Summary

Black and white silver gelatin photograph taken inside the Finishing Room, Building 2, Emulsion Making, Kodak factory, Coburg, May 1959.

The Finishing Room was on the first floor of Building 2 and features a steel reinforced concrete floor, columns and ceiling. There are solid plaster finished brick internal walls covered to door height, with high gloss tiles. The floor is finished with glazed ceramic tiles and drainage holes. There are air conditioning ducts, flush safelight fittings, prominent whitelight fittings, and surface switches located on the wall with the entrance doorway. Two (of three) water-jacketed stainless steel emulsion kettles can be seen mounted on the floor, along with stainless steel frames in the back wall ready for the installation of the kettles' respective control panels. Since this room operated normally under ultra-clean and safelight conditions, provision was made for a services corridor behind this wall to enable trade and technical staff to attend to control equipment under white light conditions without interrupting the darkroom operations.

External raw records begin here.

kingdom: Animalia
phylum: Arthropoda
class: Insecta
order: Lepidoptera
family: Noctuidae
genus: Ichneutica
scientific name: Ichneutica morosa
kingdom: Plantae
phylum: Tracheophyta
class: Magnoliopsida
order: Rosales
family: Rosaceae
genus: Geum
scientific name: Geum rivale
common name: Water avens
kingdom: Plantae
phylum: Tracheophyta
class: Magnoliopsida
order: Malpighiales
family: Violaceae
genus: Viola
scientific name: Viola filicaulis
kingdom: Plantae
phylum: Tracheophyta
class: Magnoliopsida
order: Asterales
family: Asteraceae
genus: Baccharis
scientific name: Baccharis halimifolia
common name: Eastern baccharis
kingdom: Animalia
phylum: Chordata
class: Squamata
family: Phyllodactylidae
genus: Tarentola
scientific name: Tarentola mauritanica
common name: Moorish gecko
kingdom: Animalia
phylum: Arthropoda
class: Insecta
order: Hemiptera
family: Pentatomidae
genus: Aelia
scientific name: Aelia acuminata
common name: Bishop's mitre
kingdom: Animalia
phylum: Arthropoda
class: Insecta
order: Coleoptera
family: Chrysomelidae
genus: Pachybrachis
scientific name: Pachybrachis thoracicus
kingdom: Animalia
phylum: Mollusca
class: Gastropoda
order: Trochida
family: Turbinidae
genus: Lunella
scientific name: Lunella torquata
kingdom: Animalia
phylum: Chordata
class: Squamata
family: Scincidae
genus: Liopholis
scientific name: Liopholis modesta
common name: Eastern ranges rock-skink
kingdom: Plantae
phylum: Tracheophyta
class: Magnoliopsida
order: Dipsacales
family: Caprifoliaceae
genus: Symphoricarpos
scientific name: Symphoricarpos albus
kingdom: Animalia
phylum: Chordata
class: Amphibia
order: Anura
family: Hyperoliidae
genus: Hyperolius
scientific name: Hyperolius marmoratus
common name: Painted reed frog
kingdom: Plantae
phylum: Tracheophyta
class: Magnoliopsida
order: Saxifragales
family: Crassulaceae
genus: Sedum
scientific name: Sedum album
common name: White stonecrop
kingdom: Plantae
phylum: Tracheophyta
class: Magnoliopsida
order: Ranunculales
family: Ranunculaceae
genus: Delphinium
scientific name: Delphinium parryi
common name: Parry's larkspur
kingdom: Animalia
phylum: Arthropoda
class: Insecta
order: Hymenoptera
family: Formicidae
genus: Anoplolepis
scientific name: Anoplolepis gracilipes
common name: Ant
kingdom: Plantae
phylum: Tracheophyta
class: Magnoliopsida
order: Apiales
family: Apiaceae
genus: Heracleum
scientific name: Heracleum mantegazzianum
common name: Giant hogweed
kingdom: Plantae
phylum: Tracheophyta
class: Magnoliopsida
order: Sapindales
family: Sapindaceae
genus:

Batches of emulsion were first made in Making Kettles where chemicals, silver nitrate, gelatin and halide salts were added into distilled water under a strictly controlled regime of mixing and temperature conditions. After setting and shredding, excess nitrates were washed out with treated water and passed on to the Finishing Kettles. Here further chemicals and gelatin were added under strictly controlled mixing and temperature conditions. Each emulsion batch was then run off into stainless steel cans, cooled, weighed and stored ready for use in the coating operations. Each batch was sampled for trial coatings and sensitometry, and from these results larger batches would be made by blending the smaller batches to make sufficient emulsion for a coating run.

Kodak manufactured and distributed a wide range of photographic products to Australasia, such as, film, paper, chemicals, cameras and miscellaneous equipment. Its client base included amateur and professional photographers as well as specialist medical and graphic art professionals who used photography, x-ray and other imaging techniques.

This photograph is part of the Kodak collection of products, promotional materials, photographs and working life artefacts collected from Kodak Australasia in 2005 after the manufacturing plant at Coburg had closed down the year before.

Description of Content

Two stainless steel water-jacketed emulsion kettles can be seen mounted on a glazed ceramic floor in a room with walls finished in high gloss wall tiles interspersed with open stainless steel frames where a further brick wall behind forms a corridor behind the frames.

Physical Description

Black and white silver gelatin photograph printed on light weight paper, landscape format.